▶ _Action item_
Transcribe all the data below exactly, leaving its pictures out.

▶ _Provided data_

# # # # # # #

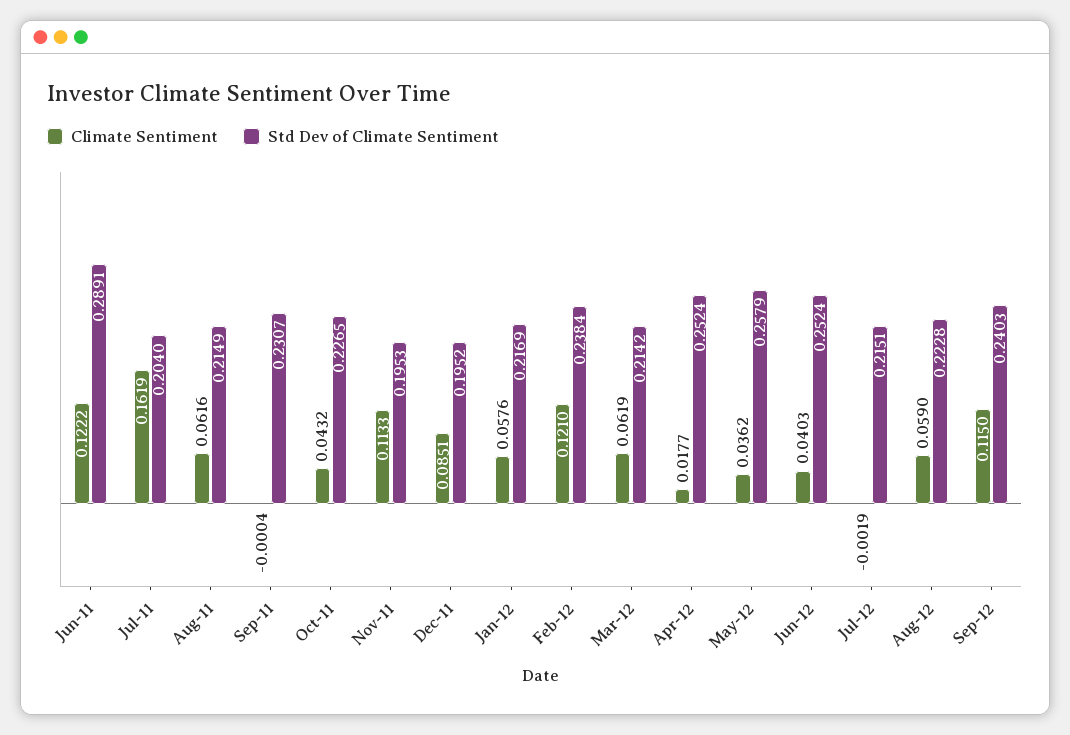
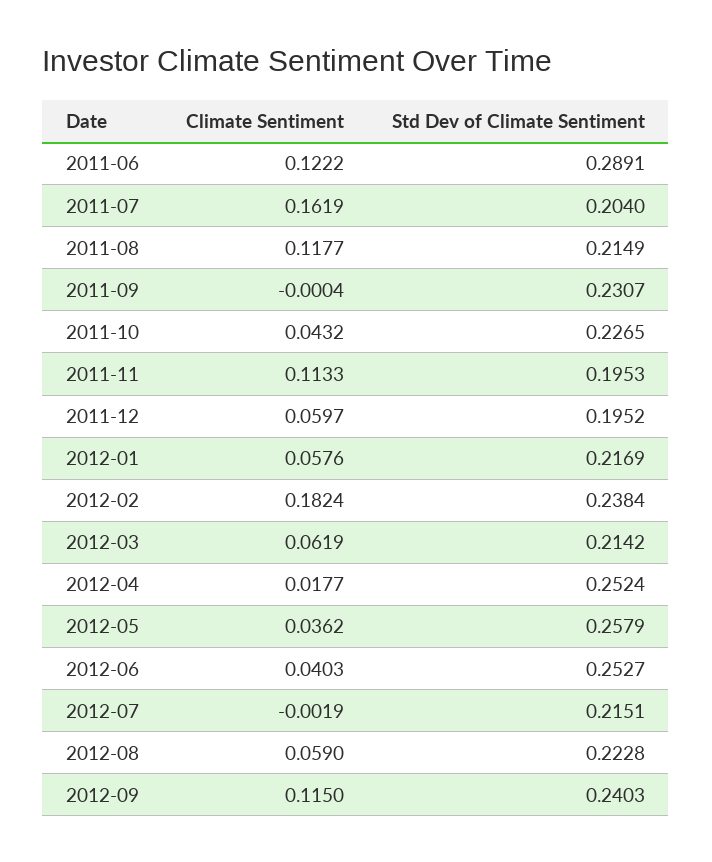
Climate Sentiment, Aug-11: 0.0616 -> 0.1177
Climate Sentiment, Dec-11: 0.0851 -> 0.0597
Climate Sentiment, Feb-12: 0.121 -> 0.1824
Std Dev of Climate Sentiment, Jun-12: 0.2524 -> 0.2527

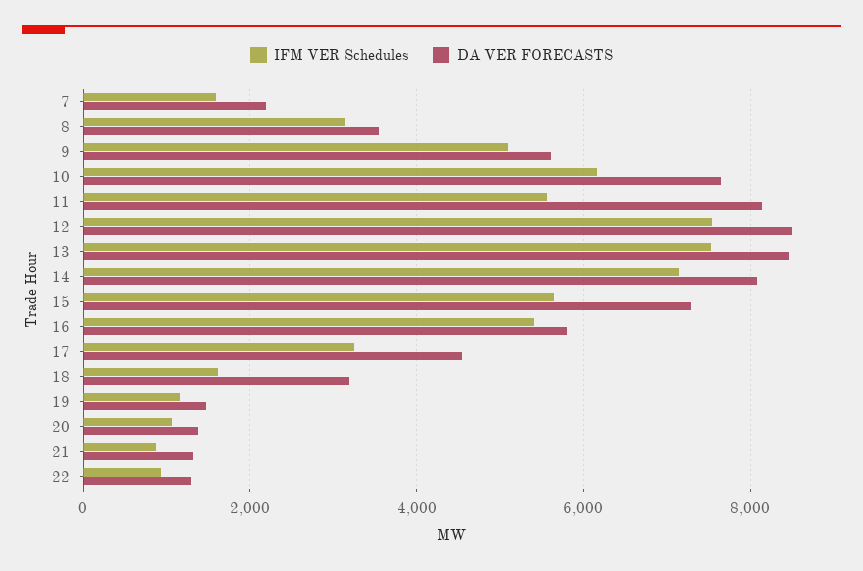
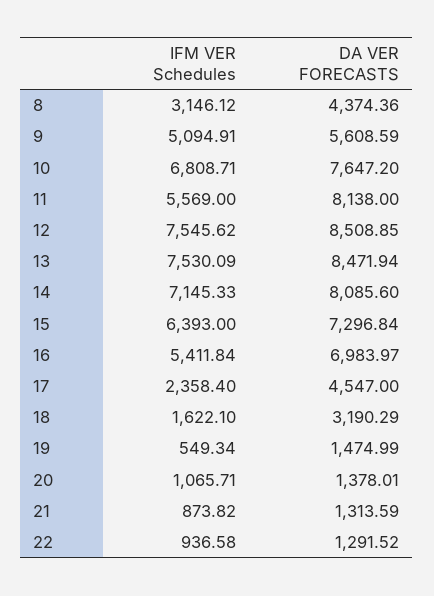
IFM VER Schedules, 7: 1600 -> none
DA VER FORECASTS, 7: 2200 -> none
DA VER FORECASTS, 8: 3600 -> 4374.36
IFM VER Schedules, 10: 6200 -> 6808.71
IFM VER Schedules, 15: 5600 -> 6393
DA VER FORECASTS, 16: 5800 -> 6983.97
IFM VER Schedules, 17: 3200 -> 2358.4
IFM VER Schedules, 19: 1200 -> 549.34

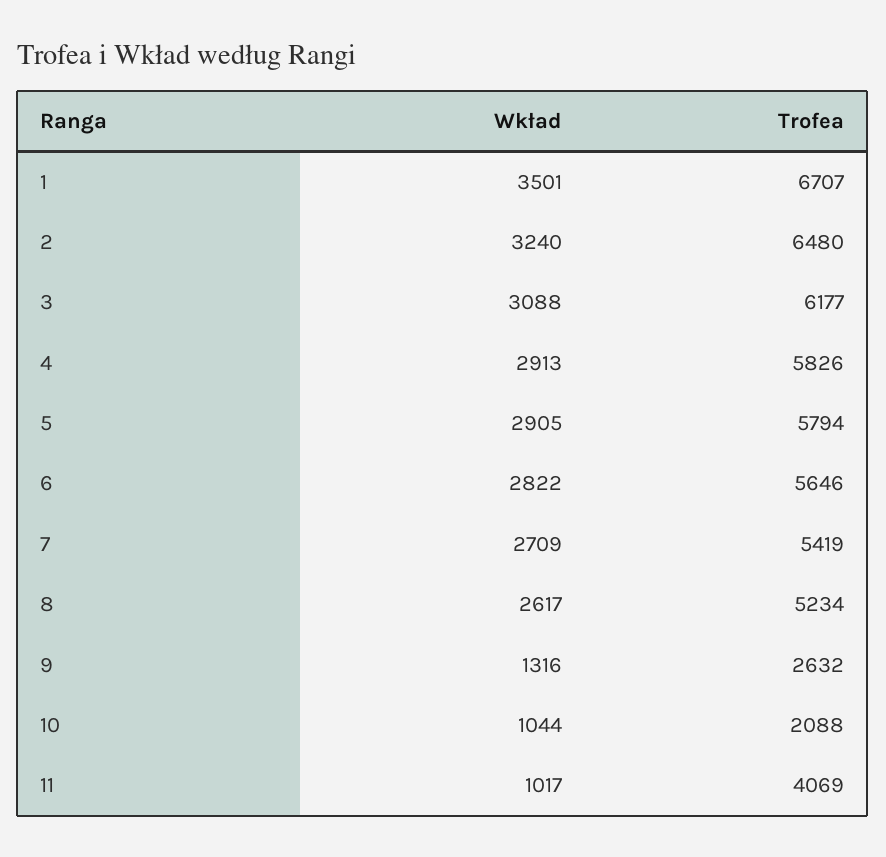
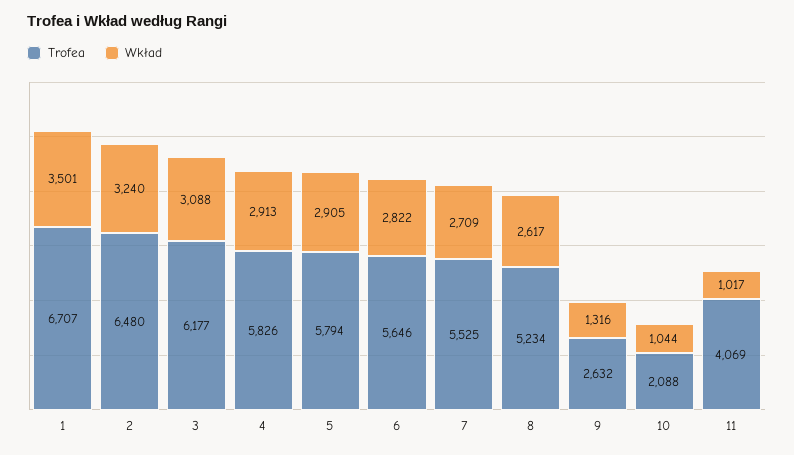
Trofea, 7: 5419 -> 5525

# # # # # # #

▶ _Response_
Climate Sentiment, Aug-11: 0.0616 -> 0.1177
Climate Sentiment, Dec-11: 0.0851 -> 0.0597
Climate Sentiment, Feb-12: 0.121 -> 0.1824
Std Dev of Climate Sentiment, Jun-12: 0.2524 -> 0.2527

IFM VER Schedules, 7: 1600 -> none
DA VER FORECASTS, 7: 2200 -> none
DA VER FORECASTS, 8: 3600 -> 4374.36
IFM VER Schedules, 10: 6200 -> 6808.71
IFM VER Schedules, 15: 5600 -> 6393
DA VER FORECASTS, 16: 5800 -> 6983.97
IFM VER Schedules, 17: 3200 -> 2358.4
IFM VER Schedules, 19: 1200 -> 549.34

Trofea, 7: 5419 -> 5525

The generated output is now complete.